= WIITWD =

Acronym in the alternative sexualities community

WIITWD is an acronym in the alternative sexualities community for "What it is that we do". It is also sometimes written WIIWD (What it is we do). It is intended to include all activities that the mainstream would consider "kinky".

The term was developed in Usenet newsgroups when individuals pointed out that the popular term BDSM applied to only a fraction of the community. Some people, such as those solely into infantilism or
cross-dressing do not get involved at all in the bondage, D/s or sadomasochism scenes, and as such reject the label BDSM, but still consider themselves part of the alternative community. Many also eschew the terms "fetish" or "kink".

So, in an attempt to be all-inclusive, the term "WIITWD" was developed and has enjoyed some popularity.

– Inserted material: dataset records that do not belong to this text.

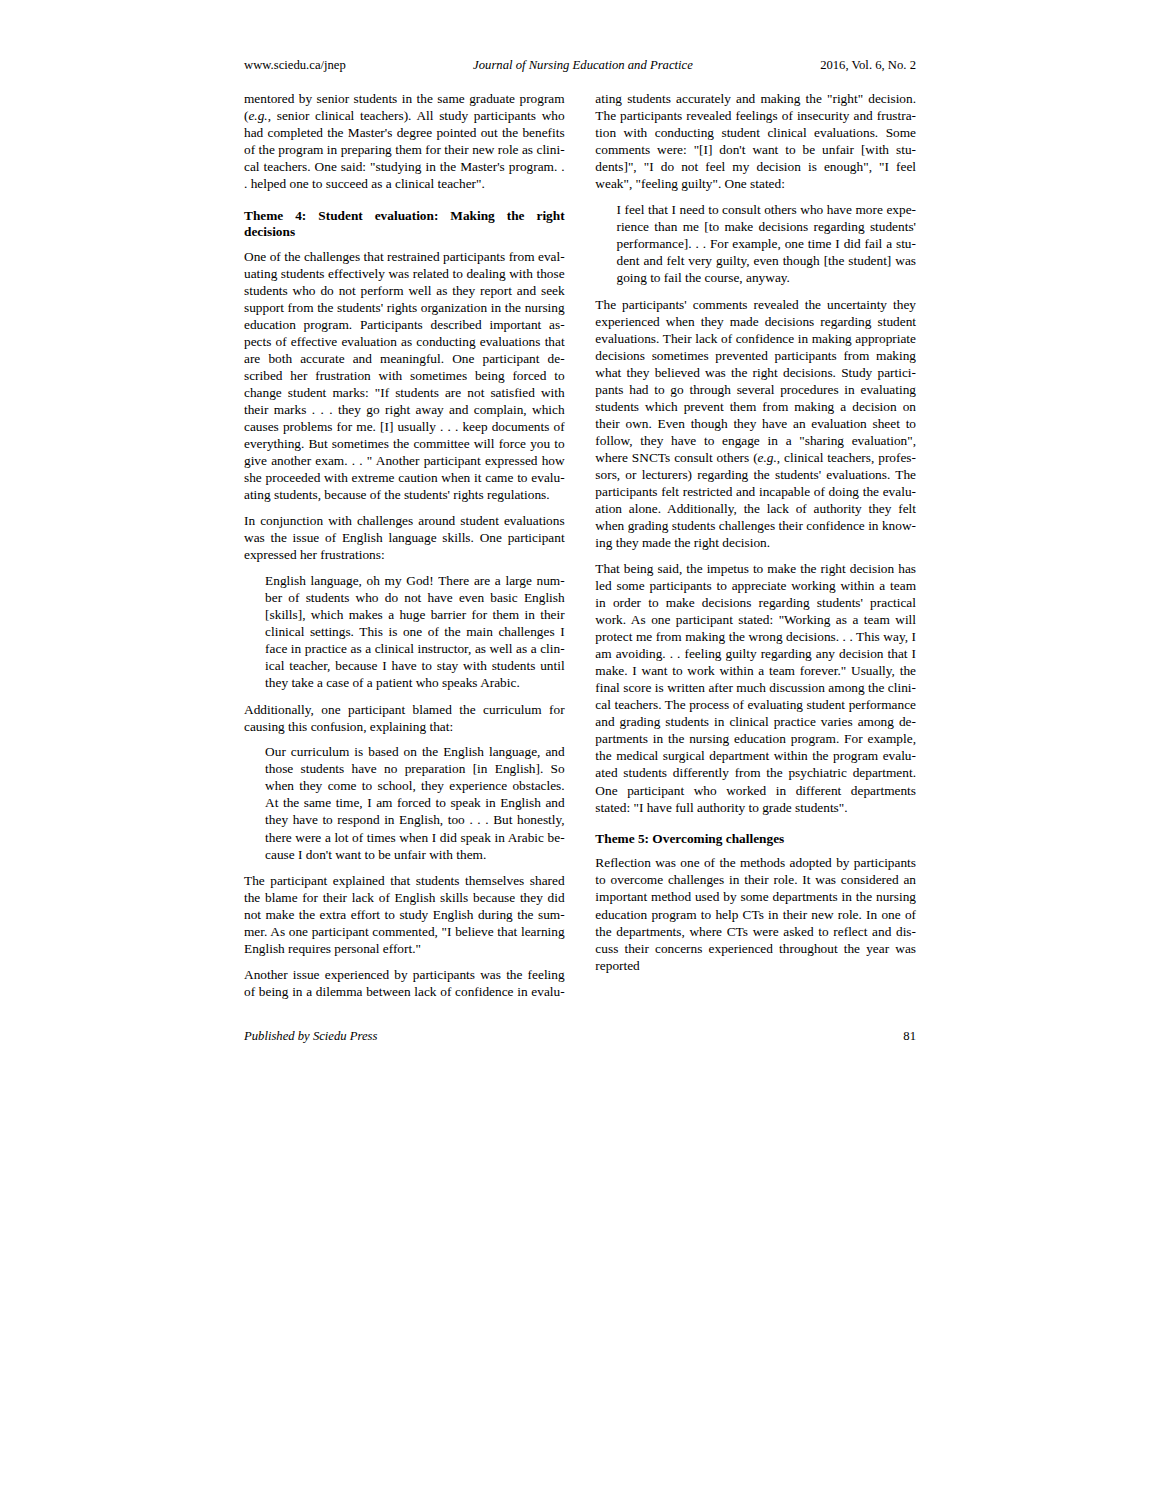www.sciedu.ca/jnep Journal of Nursing Education and Practice 2016, Vol. 6, No. 2
mentored by senior students in the same graduate program (e.g., senior clinical teachers). All study participants who had completed the Master's degree pointed out the benefits of the program in preparing them for their new role as clinical teachers. One said: "studying in the Master's program. . . helped one to succeed as a clinical teacher".
Theme 4: Student evaluation: Making the right decisions
One of the challenges that restrained participants from evaluating students effectively was related to dealing with those students who do not perform well as they report and seek support from the students' rights organization in the nursing education program. Participants described important aspects of effective evaluation as conducting evaluations that are both accurate and meaningful. One participant described her frustration with sometimes being forced to change student marks: "If students are not satisfied with their marks . . . they go right away and complain, which causes problems for me. [I] usually . . . keep documents of everything. But sometimes the committee will force you to give another exam. . . " Another participant expressed how she proceeded with extreme caution when it came to evaluating students, because of the students' rights regulations.
In conjunction with challenges around student evaluations was the issue of English language skills. One participant expressed her frustrations:
English language, oh my God! There are a large number of students who do not have even basic English [skills], which makes a huge barrier for them in their clinical settings. This is one of the main challenges I face in practice as a clinical instructor, as well as a clinical teacher, because I have to stay with students until they take a case of a patient who speaks Arabic.
Additionally, one participant blamed the curriculum for causing this confusion, explaining that:
Our curriculum is based on the English language, and those students have no preparation [in English]. So when they come to school, they experience obstacles. At the same time, I am forced to speak in English and they have to respond in English, too . . . But honestly, there were a lot of times when I did speak in Arabic because I don't want to be unfair with them.
The participant explained that students themselves shared the blame for their lack of English skills because they did not make the extra effort to study English during the summer. As one participant commented, "I believe that learning English requires personal effort."
Another issue experienced by participants was the feeling of being in a dilemma between lack of confidence in evaluating students accurately and making the "right" decision. The participants revealed feelings of insecurity and frustration with conducting student clinical evaluations. Some comments were: "[I] don't want to be unfair [with students]", "I do not feel my decision is enough", "I feel weak", "feeling guilty". One stated:
I feel that I need to consult others who have more experience than me [to make decisions regarding students' performance]. . . For example, one time I did fail a student and felt very guilty, even though [the student] was going to fail the course, anyway.
The participants' comments revealed the uncertainty they experienced when they made decisions regarding student evaluations. Their lack of confidence in making appropriate decisions sometimes prevented participants from making what they believed was the right decisions. Study participants had to go through several procedures in evaluating students which prevent them from making a decision on their own. Even though they have an evaluation sheet to follow, they have to engage in a "sharing evaluation", where SNCTs consult others (e.g., clinical teachers, professors, or lecturers) regarding the students' evaluations. The participants felt restricted and incapable of doing the evaluation alone. Additionally, the lack of authority they felt when grading students challenges their confidence in knowing they made the right decision.
That being said, the impetus to make the right decision has led some participants to appreciate working within a team in order to make decisions regarding students' practical work. As one participant stated: "Working as a team will protect me from making the wrong decisions. . . This way, I am avoiding. . . feeling guilty regarding any decision that I make. I want to work within a team forever." Usually, the final score is written after much discussion among the clinical teachers. The process of evaluating student performance and grading students in clinical practice varies among departments in the nursing education program. For example, the medical surgical department within the program evaluated students differently from the psychiatric department. One participant who worked in different departments stated: "I have full authority to grade students".
Theme 5: Overcoming challenges
Reflection was one of the methods adopted by participants to overcome challenges in their role. It was considered an important method used by some departments in the nursing education program to help CTs in their new role. In one of the departments, where CTs were asked to reflect and discuss their concerns experienced throughout the year was reported
Published by Sciedu Press 81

The term is purposely vague and broad, and many are not satisfied with it for that very reason. It has been said that nearly any sexual activity could be included under the acronym. The general policy, therefore, is to use WIITWD only in rare cases where there is a need to refer to the broadest possible group.

==History==
The earliest recorded mention of WIITWD is in the Usenet group alt.sex.bondage by Steven Davis, January 9, 1995, in a summary/critique of writer Jon Jacobs' theories about what was and wasn't "real" kink. Davis explicitly attributes the term to another poster named Bill Bohrer.

"JJ believes that most people who are interested in what he calls D&S, what I call 'our thing' and Bill Borher calls wiitwd (what it is that we do) and most people on ASB call BDSM, are interested in power exchange. Though people tend to think of power exchange in terms of the DS component of BDSM, it can occur within any kind of encounter in which one person cedes power to another."